Assess drug profile before administration. ■ Do not use with fludarabine; may increase risk of fatal pulmonary toxicity.■ Combination therapy with carmustine, etoposide, and high-dose cyclophosphamide as part of the ablative regimen for bone marrow transplant has caused acute pulmonary edema and hypotension. Deaths have occurred. ■ Pentostatin enhances the effects of vidarabine. Combined use of these agents may result in an increase in adverse reactions associated with each drug. The therapeutic benefit of this drug combination has not been established. ■ May cause skin rash with allopurinol.■ Elevates liver function tests; usually reversible. ■ Do not administer live virus vaccines to patients receiving antineoplastic drugs. ■ Uric acid levels may increase; increased dose of gout agents (e.g., colchicine, probenecid, sulfinpyrazone) may be indicated. ■ Leukopenia and thrombocytopenia increased by agents causing blood dyscrasias (e.g., anticonvulsants [phenytoin], penicillins, phenothiazines, and many others).

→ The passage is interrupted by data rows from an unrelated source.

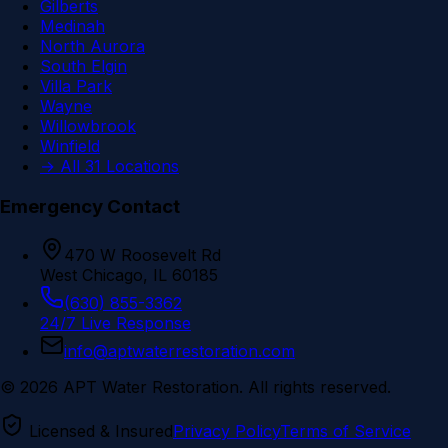
Gilberts
Medinah
North Aurora
South Elgin
Villa Park
Wayne
Willowbrook
Winfield
→ All 31 Locations
Emergency Contact
470 W Roosevelt Rd
West Chicago, IL 60185
(630) 855-3362
24/7 Live Response
info@aptwaterrestoration.com
©
2026
APT Water Restoration. All rights reserved.
Licensed & Insured
Privacy Policy
Terms of Service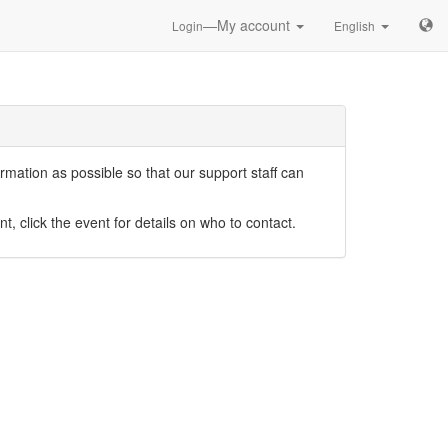
—My account
Login
English
mation as possible so that our support staff can
nt, click the event for details on who to contact.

Anemia, anorexia, chills, cough, diarrhea, fatigue, fever, GU disorders, headache, hepatic disorders/elevated liver function tests, hypersensitivity reactions, infection, leukopenia, lung disorders, myalgia, nausea, neurologic disorders/CNS, pain, rashes, skin disorders, thrombocytopenia, upper respiratory infections, and vomiting occur in 10% of patients and may require discontinuation of treatment. Abdominal pain; abnormal ECG; abnormal thinking; abnormal vision; anxiety; arthralgia; asthenia; back pain; bronchitis; cardiac arrhythmias; chest pain; confusion; conjunctivitis; constipation; depression; dizziness; dry skin; dyspnea; dysuria; ear pain; ecchymosis; eczema; elevated BUN, creatinine, and LDH; epistaxis; eye pain; flatulence; flu syndrome; hematuria; hemorrhage; herpes simplex; herpes zoster; insomnia; lung edema; lymphadenopathy; maculopapular rash; malaise; neoplasm; nervousness; paresthesia; peripheral edema; petechiae; pharyngitis; pneumonia; pruritus; rhinitis; seborrhea; sinusitis; skin discoloration; somnolence; stomatitis; sweating; thrombophlebitis; vesiculobullous rash; weight loss; and death have occurred in 3% to 10% or more of patients.
Keep physician informed of all side effects; most will be treated symptomatically if indicated. Withhold dose and notify physician for elevated SCr, absolute neutrophil count below 200 cells/mm3, myelosuppression, infection, CNS toxicity, or severe rash. Administration of whole blood products (e.g., packed RBCs, platelets, leukocytes) and/or blood modifiers (e.g., darbepoetin alfa, epoetin alfa, filgrastim, pegfilgrastim, sargramostim) may be indicated to treat bone marrow toxicity. Overdose may cause death due to severe renal, hepatic, pulmonary, or CNS toxicity. There is no specific antidote. Supportive therapy as indicated will help sustain the patient.